Data Flow
Now, as you know, we can produce transactions and insert them into Beacount files with unique import IDs so that we can trace them. The next would be putting all the pieces together. Here's the flow diagram of how beanhub-import works:
Step 1. Match input CSV files
Input rules are defined as shown in this example:
inputs:
- match: "import-data/mercury/*.csv"
config:
extractor: mercury
default_file: "books/{{ date.year }}.bean"
prepend_postings:
- account: Assets:Bank:US:Mercury
amount:
number: "{{ amount }}"
currency: "{{ currency | default('USD', true) }}"
First, we must find all the matched CSV files based on the rule.
Step 2. Extract transactions from the CSV files
Now that we know which CSV files to extract transactions from, the next step is to use beanhub-extract to do so.
Step 3. Merge & generate transactions
The design of this step is still working in progress, but we envision you can define "merge" rules like this:
merges:
- match:
- name: mercury
extractor:
equals: "mercury"
desc: "Credit card payment"
merge_key: "{{ date }}:{{ amount }}"
- name: chase
extractor:
equals: "chase"
desc: "Payment late fee"
merge_key: "{{ post_date }}:{{ amount }}"
actions:
- txn:
narration: "Paid credit card"
postings:
- account: Expenses:CreditCardPayment
amount:
number: "{{ -mercury.amount }}"
currency: "{{ mercury.currency | default('USD', true) }}"
- account: Expenses:LateFee
amount:
number: "{{ -chase.amount }}"
currency: "{{ chase.currency | default('USD', true) }}"
It will match multiple transactions from the CSV input files and generate Beancount transactions accordingly.
Step 4. Match & generate transactions
For CSV transactions not matched in the merge step, we will apply all the matching rules defined in the imports
section like this:
imports:
- name: Gusto fees
match:
extractor:
equals: "mercury"
desc: GUSTO
actions:
- txn:
narration: "Gusto subscription fee"
postings:
- account: Expenses:Office:Supplies:SoftwareAsService
amount:
number: "{{ -amount }}"
currency: "{{ currency | default('USD', true) }}"

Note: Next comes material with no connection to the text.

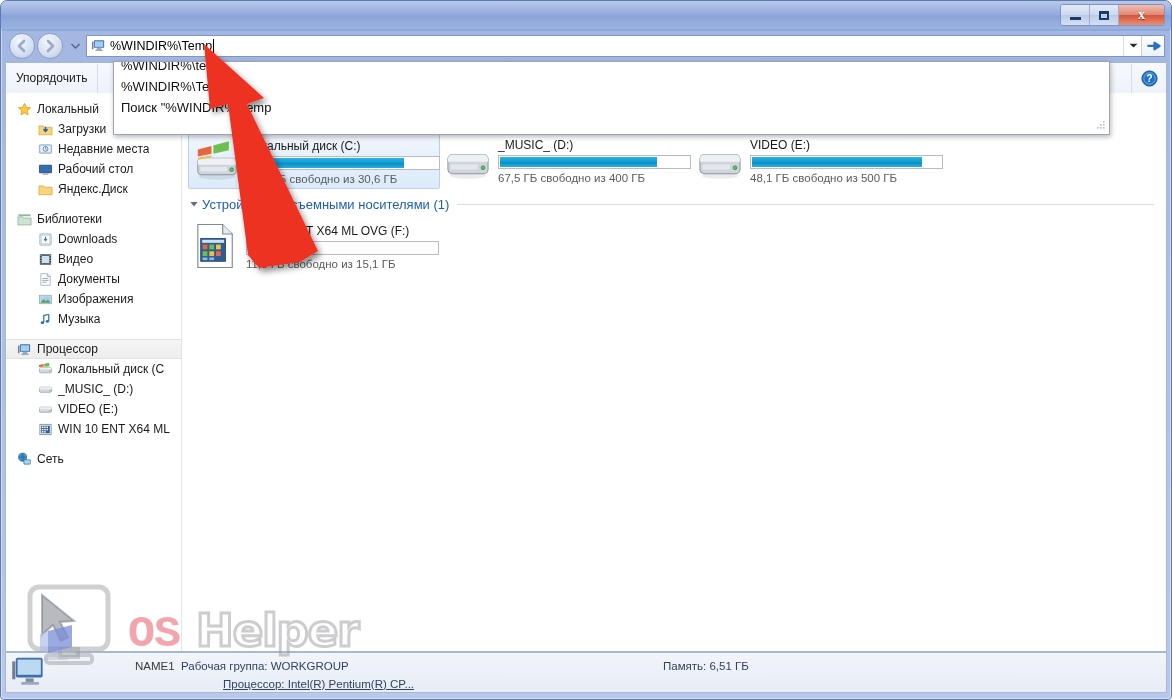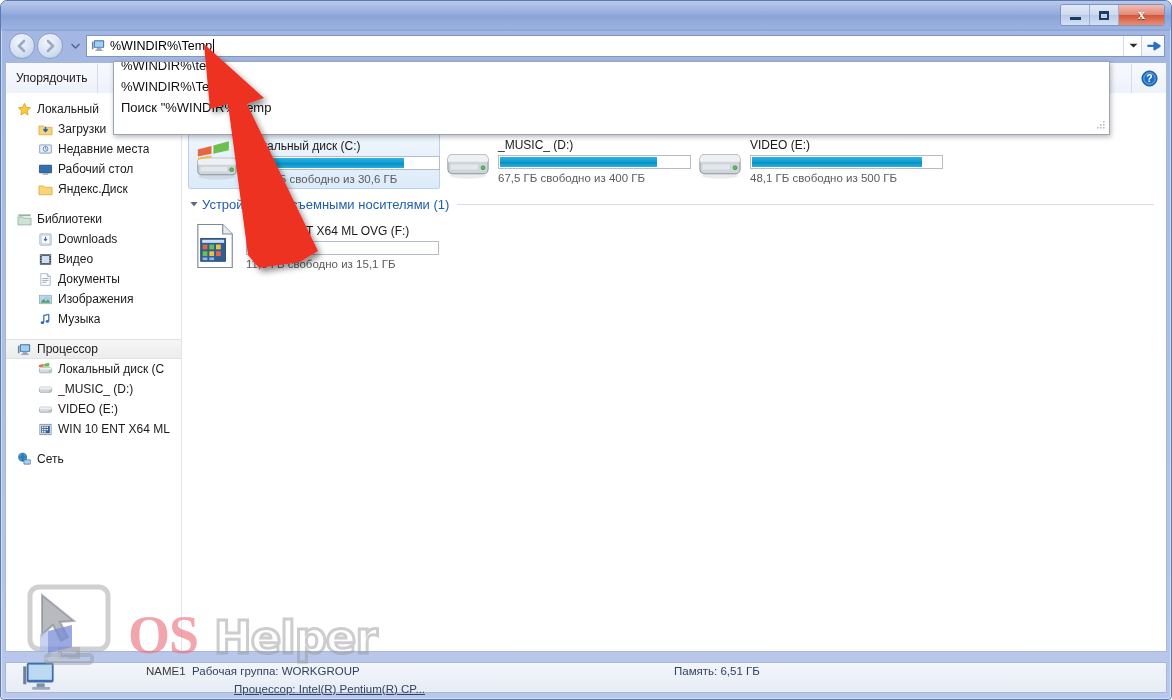"OS" #wm-os { font-family: Liberation Serif, serif -> Liberation Mono, monospace; font-size: 54px -> 45px }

If there is a match, corresponding actions, usually adding a transaction, will be performed. The matched CSV transaction attributes will be provided as the values to render the Jinja2 template of the Beancount transaction.
Step 5. Collect existing Beancount transactions
To avoid generating duplicate transactions in the Beancount file, we need to traverse the Beancount folder and find all the existing transactions that were previously imported.

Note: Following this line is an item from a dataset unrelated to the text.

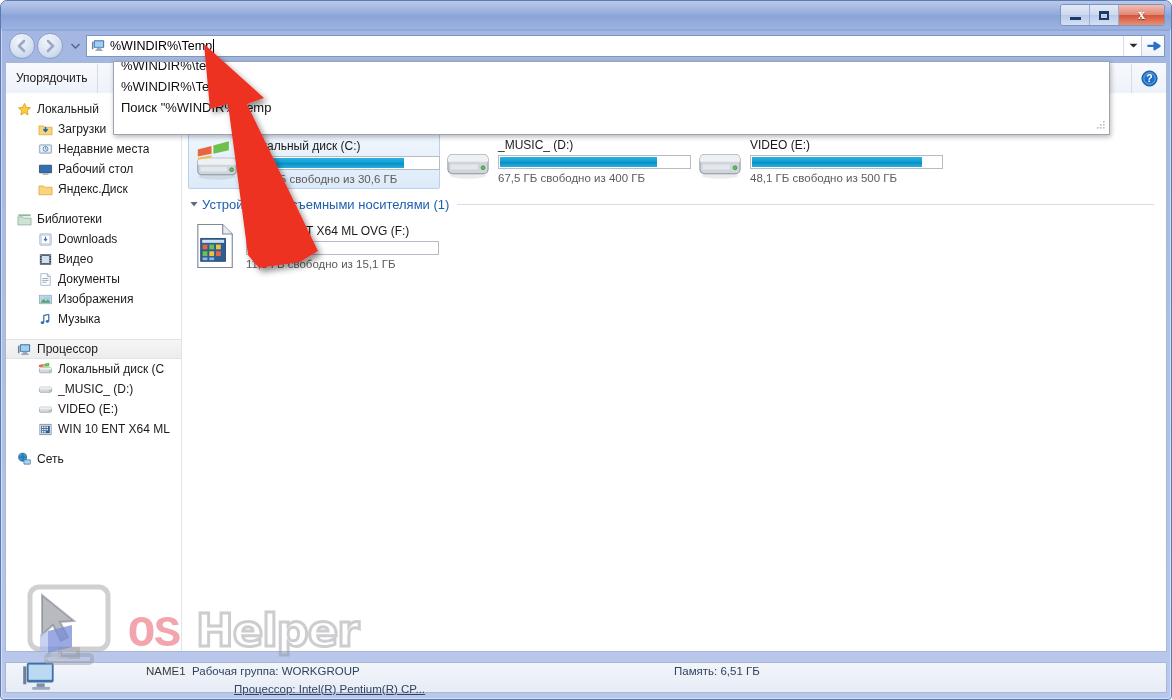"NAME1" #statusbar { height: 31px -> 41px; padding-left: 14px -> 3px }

Step 6. Compute change sets
Now, with the generated transactions from the import rules and the existing Beancount transactions we previously inserted into Beancount files, we can compare and compute the required changes to make it up-to-date.
Step 7. Apply changes
Finally, with the change sets generated from the previous step, we use our beancount-parser to parse the existing Beancount files as syntax trees, transform them accordingly, and then write them back with our beancount-black formatter.
And that's it! Now, all the imported transactions are up-to-date.